The Constitution provides space for freedom of religion. Again, setting parameters for legal consumption removes the need to police Rastafarians unnecessarily.

  • It finds the right balance between complying with the Constitutional Court judgment, decriminalising cannabis and regulating the development of the medical and commercial sectors.

The cannabis sector is growing rapidly internationally. Investors are positioning themselves to take advantage of its medical, personal and commercial uses. This includes in South Africa, and in particular in the Eastern Cape.

Decriminalisation will help remove the industry from the control of criminal and often violent syndicates, create badly needed jobs and provide useful medical, commercial and industrial goods for the economy.

Cannabis and hemp, in particular, have a variety of commercial products that can be used for medicine, clothing, construction, vehicles, manufacturing and other legitimate commercial uses.

The act provides a positive boost for this emerging and jobs-rich sector as well as the Hemp Master Plan being developed by government, business and labour and co-ordinated by the Presidency.

This will have a particularly positive impact in traditional farming communities such as the Eastern Cape, boosting the local economy and creating jobs and economic value chains.

Cannabis has been grown in the Eastern Cape for generations. Its legalisation opens the opportunity to unlock the sector, open space for emerging farmers to tap into financing and other support and open space for investors to enter to connect local farmers to domestic and international markets.

This is yet another affirmation that under the ANC-led government, rural communities and the marginalised will be brought into the mainstream economy and obstacles to growing the economy are being systematically tackled with greater speed.

Now that elections have concluded, its critical that the seventh administration be constituted under President Cyril Ramaphosa, a new Cabinet be appointed, that competent ministers be deployed to key economic portfolios, and additional attention and support be given to the Master Plan.

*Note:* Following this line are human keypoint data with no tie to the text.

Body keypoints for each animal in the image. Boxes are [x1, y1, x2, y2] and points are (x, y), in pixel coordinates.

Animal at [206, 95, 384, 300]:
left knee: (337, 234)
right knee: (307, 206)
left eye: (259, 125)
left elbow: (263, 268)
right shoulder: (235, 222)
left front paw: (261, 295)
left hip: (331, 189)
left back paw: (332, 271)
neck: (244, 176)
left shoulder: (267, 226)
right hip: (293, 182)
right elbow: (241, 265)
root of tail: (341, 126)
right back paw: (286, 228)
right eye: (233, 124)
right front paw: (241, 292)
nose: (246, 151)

The Master Plan needs to provide clear time frames for the remaining legal steps for the legalisation processes, e.g. the promulgation of the act, drafting and enacting its regulations, and most importantly the financing, technical, logistical and marketing needed to enable emerging farmers to sell their products to manufacturers and retailers in the medicinal, motor, clothing and manufacturing sectors as well as for personal consumption.

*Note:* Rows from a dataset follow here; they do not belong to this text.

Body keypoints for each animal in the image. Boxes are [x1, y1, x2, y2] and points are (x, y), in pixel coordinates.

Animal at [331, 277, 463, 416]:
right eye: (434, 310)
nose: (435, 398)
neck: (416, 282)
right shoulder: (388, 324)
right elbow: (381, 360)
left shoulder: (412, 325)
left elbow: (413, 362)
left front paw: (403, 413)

These steps and precise actions, time frames are critical to give the impetus for this emerging sector to grow, survive and thrive. It is key that these be undertaken with a sense of urgency to avoid taking too long only to find the market space is then taken over and occupied by imports from overseas.

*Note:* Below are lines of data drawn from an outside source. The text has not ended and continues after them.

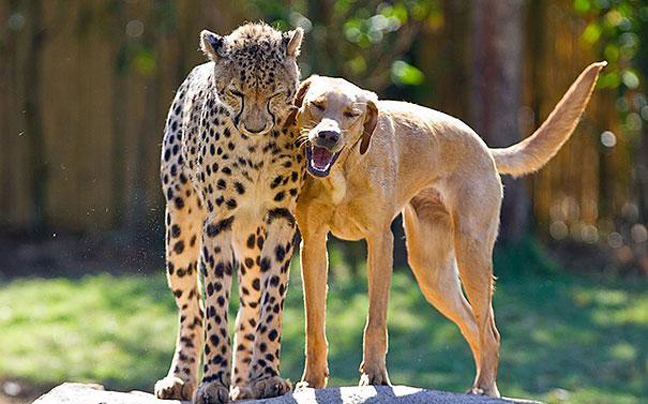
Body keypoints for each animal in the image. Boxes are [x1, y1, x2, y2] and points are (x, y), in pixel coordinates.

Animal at [156, 23, 306, 402]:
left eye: (275, 94)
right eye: (236, 92)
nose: (254, 126)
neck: (255, 149)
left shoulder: (281, 218)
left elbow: (271, 303)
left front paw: (265, 375)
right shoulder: (218, 222)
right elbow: (215, 309)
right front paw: (212, 381)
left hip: (252, 240)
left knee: (249, 306)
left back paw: (243, 383)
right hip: (180, 229)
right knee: (191, 307)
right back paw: (181, 378)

Not only do we need to want to grow this sector to supply domestic needs but also to export to the African and international markets.

We need to unlock every possible economic sector and to create every possible job. We cannot afford, with a 41% unemployment rate, to leave any sector, business and, most importantly, worker and their family behind.

June 24 - Cosatu deputy general secretary Solly Phetoe.

Solly Phetoe is the general secretary of Cosatu.